Paul and Agnes spent a week traveling from the dusty fields of Nashville to the quiet harbor of Bell’s frozen lake. Before they left, Agnes sent Henry Jayne a note to say that she was taking a last-minute trip with her mother. She sent her mother a note to say that she was staying another week in Nashville. Paul pointed out that Fannie would be sure to send a sternly worded reply, but Agnes only shrugged. She wouldn’t be there to receive it.

“What can she do? She’ll yell when I get home. There will be a great row. She’ll lock me up till the very day of my wedding, I’m sure. But at least, before all of that, I will have done this.”

They passed the 1,800-mile trip to Canada pleasantly. Happily, even. He finally brought himself to ask about her engagement, but they skipped through the painful details as quickly as possible. The wedding would not take place until the following July. It would take some time to organize. Everyone in New York, not to mention Philadelphia, would be in attendance. Everyone, Paul assumed, but himself.
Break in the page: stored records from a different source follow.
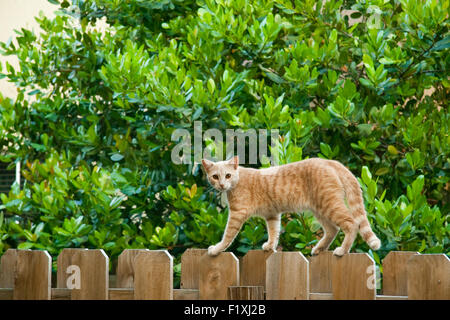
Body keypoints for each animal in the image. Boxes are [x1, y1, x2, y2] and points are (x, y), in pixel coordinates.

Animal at [202, 156, 382, 256]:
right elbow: (274, 232)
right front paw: (270, 246)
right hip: (320, 209)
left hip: (330, 205)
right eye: (215, 177)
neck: (237, 181)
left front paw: (216, 249)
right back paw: (319, 248)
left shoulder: (237, 214)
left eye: (228, 175)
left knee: (352, 224)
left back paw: (342, 250)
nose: (222, 185)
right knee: (333, 230)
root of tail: (329, 161)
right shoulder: (272, 215)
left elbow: (227, 236)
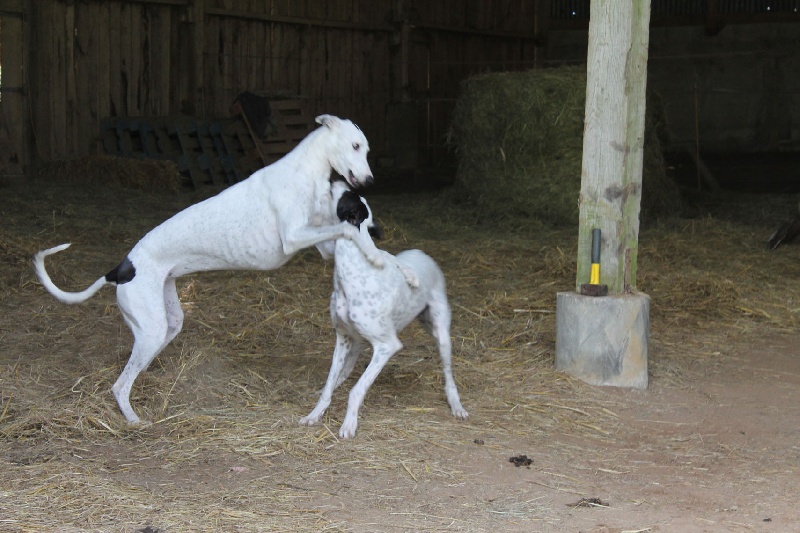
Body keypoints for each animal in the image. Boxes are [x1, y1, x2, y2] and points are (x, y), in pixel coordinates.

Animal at [32, 114, 390, 426]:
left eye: (366, 149)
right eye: (356, 146)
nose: (371, 180)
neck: (305, 169)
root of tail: (121, 267)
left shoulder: (320, 243)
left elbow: (345, 233)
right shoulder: (293, 238)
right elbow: (347, 230)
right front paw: (376, 257)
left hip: (166, 324)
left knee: (135, 365)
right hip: (152, 329)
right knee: (120, 385)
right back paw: (134, 421)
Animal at [298, 185, 468, 438]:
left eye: (347, 197)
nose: (335, 181)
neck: (351, 276)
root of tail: (423, 253)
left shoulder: (387, 346)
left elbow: (357, 389)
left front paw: (349, 424)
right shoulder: (342, 338)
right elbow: (329, 385)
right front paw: (314, 414)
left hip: (441, 334)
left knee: (448, 374)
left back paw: (456, 405)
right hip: (359, 340)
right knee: (346, 369)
That unpleasantness concluded, Paul and Agnes then had six days on a train together. The train became its own world—a glowing filament enclosed in a vacuum. Removed from the society of New York, they had only to be themselves. Paul wasn’t a young lawyer on the make. Agnes was not the star chanteuse of the Metropolitan Opera. They were just a good strong boy from Tennessee and a whip-smart wit from Kalamazoo. In the midst of all that was happening, it was actually…fun.

They made friends with a newlywed couple just across the border. When the bride gestured to Agnes’s ring and asked about their coming nuptials, Paul realized that this trip was almost like a honeymoon. Before he could correct their assumption, Agnes answered, “September!” To Paul’s surprise he found himself joining in her lie. Together they concocted an entire story of their lives—names, dates, a fictional romance that was soon to culminate in an imagined wedding. “Alice Boone” and “Peter Sheldon” were Tennessee mining heirs off to visit distant Canadian relatives. The foursome played bridge till all hours of the night.